Abstract

ABSTRACTThis article asks us to reconsider the impact of the issue of imperialism in electoral politics in late Victorian and Edwardian Britain. Using a corpus of around five million words of digitised campaign speeches from the years 1880–1910, it examines the language of the nine General Elections held in this period through computerised text-mining. This ‘big data’ analysis produces three conclusions, which in some cases nuance existing interpretations and in others directly challenge them. The first questions the prevailing consensus that elections in the high age of empire featured imperialism as a consistently central issue. The article argues that this interpretation relies too heavily on evidence from a minority of elections—especially the famous ‘khaki’ struggle of 1900—and that in the majority of campaigns in this period, imperialism was relatively unimportant as an election issue, including in the Unionist landslide of 1895. The second argument questions historians’ preoccupation with the ‘contested’ nature of discourses of imperialism and patriotism at elections, and contends that—insofar as the empire was an important campaign issue at all—the Conservatives were considerably more likely to champion it and connect it to politically charged and emotive appeals than were their Liberal opponents.
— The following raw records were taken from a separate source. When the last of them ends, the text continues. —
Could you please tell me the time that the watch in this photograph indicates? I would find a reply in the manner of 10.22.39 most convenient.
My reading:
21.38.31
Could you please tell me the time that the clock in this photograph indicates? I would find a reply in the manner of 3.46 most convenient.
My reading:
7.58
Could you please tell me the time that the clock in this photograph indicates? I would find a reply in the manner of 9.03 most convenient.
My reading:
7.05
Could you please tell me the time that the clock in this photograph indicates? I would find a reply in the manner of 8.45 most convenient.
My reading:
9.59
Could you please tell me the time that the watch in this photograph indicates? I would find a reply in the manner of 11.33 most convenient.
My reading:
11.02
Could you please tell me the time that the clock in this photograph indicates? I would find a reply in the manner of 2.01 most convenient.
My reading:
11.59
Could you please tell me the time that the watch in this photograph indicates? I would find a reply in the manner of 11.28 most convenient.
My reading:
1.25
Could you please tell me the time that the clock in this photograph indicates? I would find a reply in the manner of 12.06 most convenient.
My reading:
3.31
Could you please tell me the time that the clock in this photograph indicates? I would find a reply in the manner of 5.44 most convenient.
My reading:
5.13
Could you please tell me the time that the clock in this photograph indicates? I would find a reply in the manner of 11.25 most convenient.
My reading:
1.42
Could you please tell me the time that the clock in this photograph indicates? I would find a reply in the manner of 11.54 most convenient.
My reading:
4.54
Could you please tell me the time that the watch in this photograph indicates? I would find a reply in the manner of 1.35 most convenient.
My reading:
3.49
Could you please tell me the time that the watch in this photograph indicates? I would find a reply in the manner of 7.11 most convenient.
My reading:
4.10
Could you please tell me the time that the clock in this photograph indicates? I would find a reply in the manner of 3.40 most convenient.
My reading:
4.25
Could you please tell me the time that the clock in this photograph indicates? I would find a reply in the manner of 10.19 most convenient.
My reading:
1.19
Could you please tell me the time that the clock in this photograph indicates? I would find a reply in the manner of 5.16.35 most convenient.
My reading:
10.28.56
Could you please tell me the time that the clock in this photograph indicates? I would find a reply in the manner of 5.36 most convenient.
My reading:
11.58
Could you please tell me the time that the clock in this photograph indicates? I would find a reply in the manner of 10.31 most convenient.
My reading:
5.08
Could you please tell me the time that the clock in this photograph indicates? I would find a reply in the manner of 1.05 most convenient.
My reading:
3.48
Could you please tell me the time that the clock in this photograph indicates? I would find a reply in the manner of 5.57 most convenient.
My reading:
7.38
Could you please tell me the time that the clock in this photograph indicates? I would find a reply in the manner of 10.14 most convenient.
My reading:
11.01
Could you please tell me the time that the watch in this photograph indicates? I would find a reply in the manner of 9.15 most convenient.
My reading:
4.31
Finally, the article maintains that the languages of imperialism and patriotism have often been unhelpfully conflated by historians, and argues that they could become politically synonymous only in the very specific circumstance of a ‘khaki’ election. In other contests, they could diverge, as is demonstrated by a case study of the campaign of 1906 when patriotism was reclaimed by the Liberals from a domestic, rather than imperial platform.